The Briggs in the tractor
has points that wear about enough in one season that it will start to fire early, and when it does, it makes things pretty interesting.
See, I start it with a rope, most times, and when the points are worn they open a shade sooner, and it causes the engine to fire just a tad before top dead center instead of after, and the backfire can pull your knuckles back into the pulley.
So I tune it once a year, and since up until now I have been too cheap to buy a new battery (It usually gets a truck hand me down) it has made it much easier to start.
Still.
So Friday on the way home I used my phone to buy a battery and some cables at Autozone using paypal, and I got it all together Friday night. So nice to just push the button and start, I’ll tell you. Now I suppose I ought to go back to getting some work done with it.

I’m to the point of a new battery.
If I wait too long to cut the grass I’ve got to jump it from the truck.
I’ll need it this winter regardless.
But it costs money I don’t want to spend on it.
Yet.
An ojd Boat School classmate of mine had a retired 30′ open Bristol Bay gillnetter equipped with an Easthope five horsepressure one lunger which was started with a jillpoke stuck in a hole in the eighty lb. cast iron flywheel. He was attending to the carburation and fuel supply while I had flywheel duty. He said roll ‘er over, I did, the engine fired early, the jillpoke remained stuck in the flywheel for half a turn. That was sufficient to pull the jillpoke around through two strakes adjacent to the port side of the keel, and cut the keel in two and two strakes on the starboard side as well.
No fishing trip that day. I still have an uneasy feeling about big single cylinder engines of any stripe and will work endlessly to gob the job of cranking one off onto any passer by silly enough to try it.

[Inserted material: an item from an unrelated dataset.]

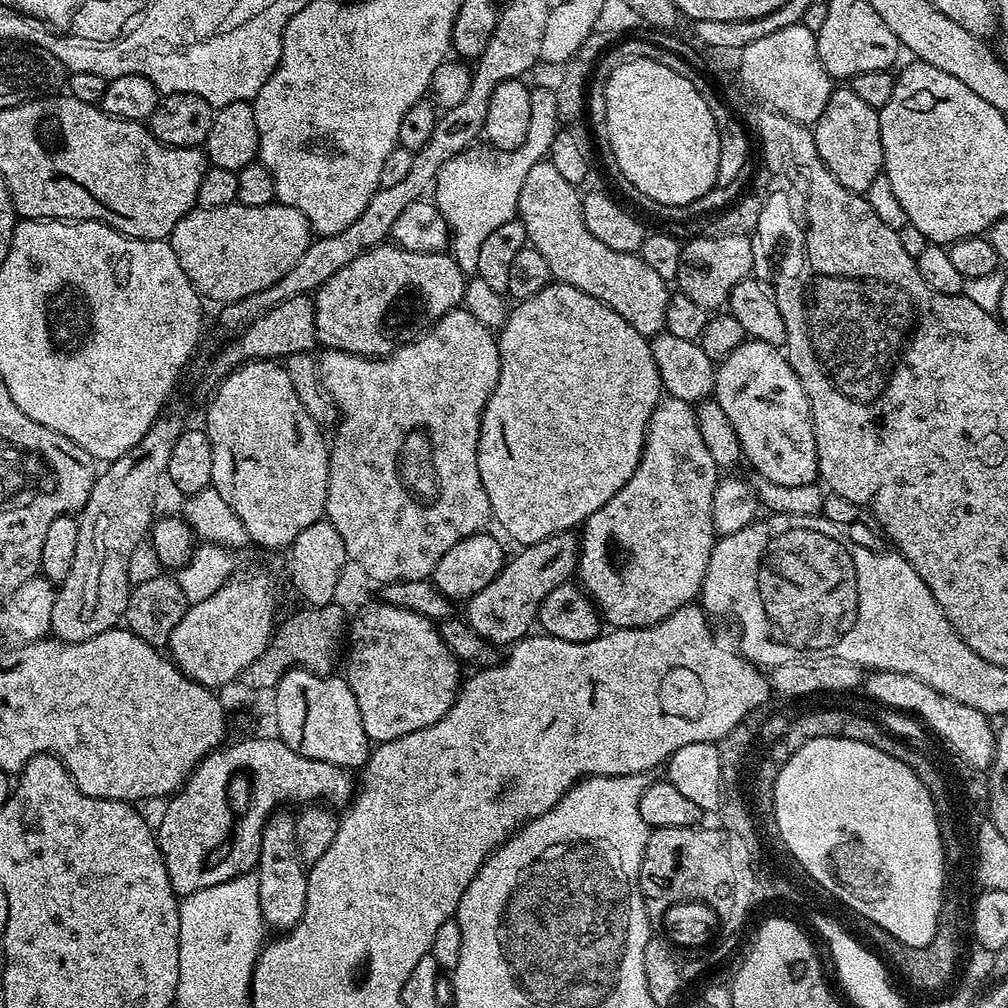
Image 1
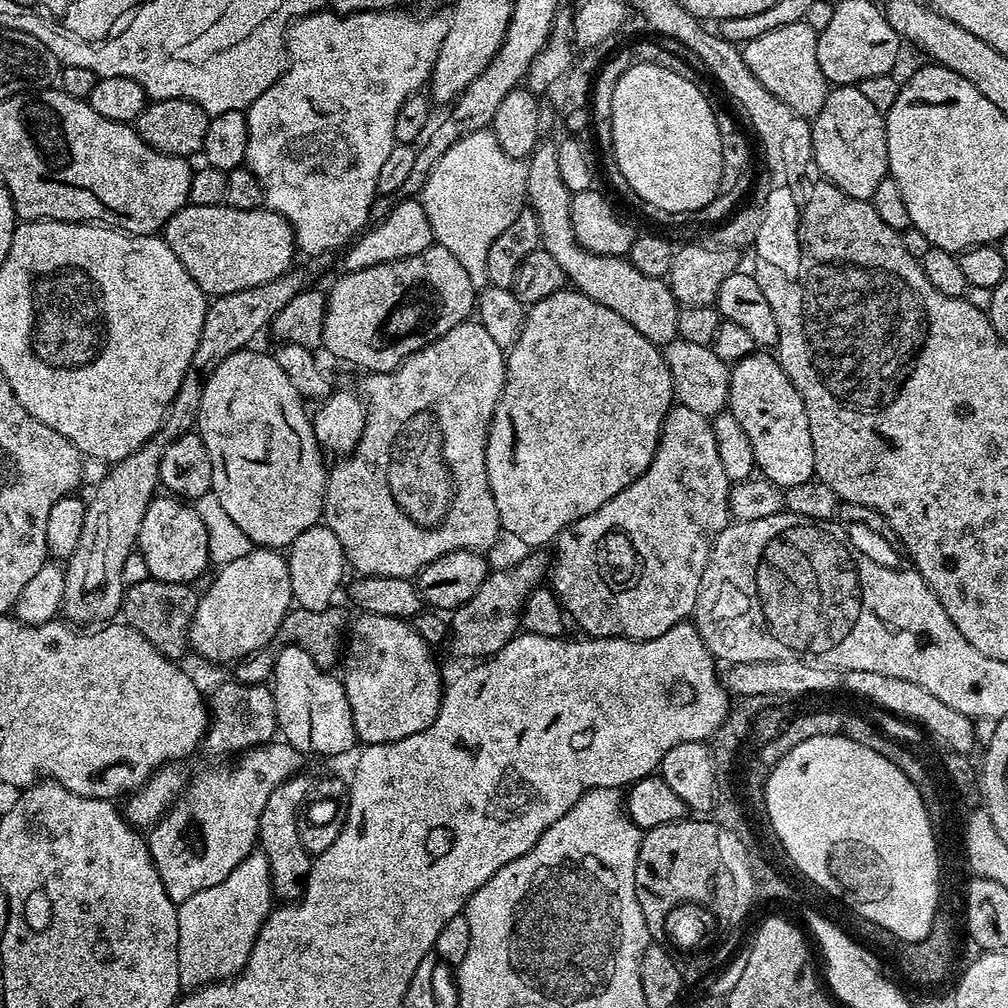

The boat sank in ten feet of water. We raised her, lifted her on the Boat School marine railway and effected repairs in about two weeks which wsa time enough to call Easthope and obtain information to repair the magneto and carburetor and learn the tuning procedure and specs. To the best of my knowlege the boat and it’s ancient engine are still in good health. Bless ’em.
That’s scary, and points and condenser are a LOT cheaper than an ER visit… Just sayin…
Yer points shouldn’t wear that much in even 5 years….you don’t run the tractor enough.
If they are burning or pitted, then likely your capacitor is bad. OR there is something mechanical wrong and they are opening twice, or bouncing when they close.
THey should last about 300 hours before replacement, give or take. Unless the condenser goes bad, then they’ll die immediately.
You could always wet the surfaces with mercury….
The tractor is a 1964. Each season the points wear about .002. That’s enough to move the fire from after top dead center to before top dead center. Each year I clean them and adjust them in. I can tell how much they’ve worn by how the engine runs. I have changed the points exactly once due to wear, and the condenser works just fine. The engine will sit for a week, requires one pull to prime, and will start on the second pull every time, for forty five years that I have been using it, man and boy. If that kind of reliability means I’m doing it wrong, then I will continue to do it wrong, because it’s working fine for me.
Whoever makes a motorcycle-type kick-start adapter for the Brigss & Tecumsuh engines, will make a neat fortune, indeed.
No more wrenching one’s back with the accursed rope n’ recoil.
Besides, who doesn’t want to kick their lawnmower, just on principle?
Jim
Sunk New Dawn
Galveston, TX
45 years. I helped my friend take his 2002 JD water cooled Kawasaki twin apart Sat. Plastic oil pump gear came apart and stuck one rod and crank bearing. 1800 hours. The rest of the engine looked and measured perfect. The plastic gear looked like it just got brittle and broke. He thinks about a grand it will be running again.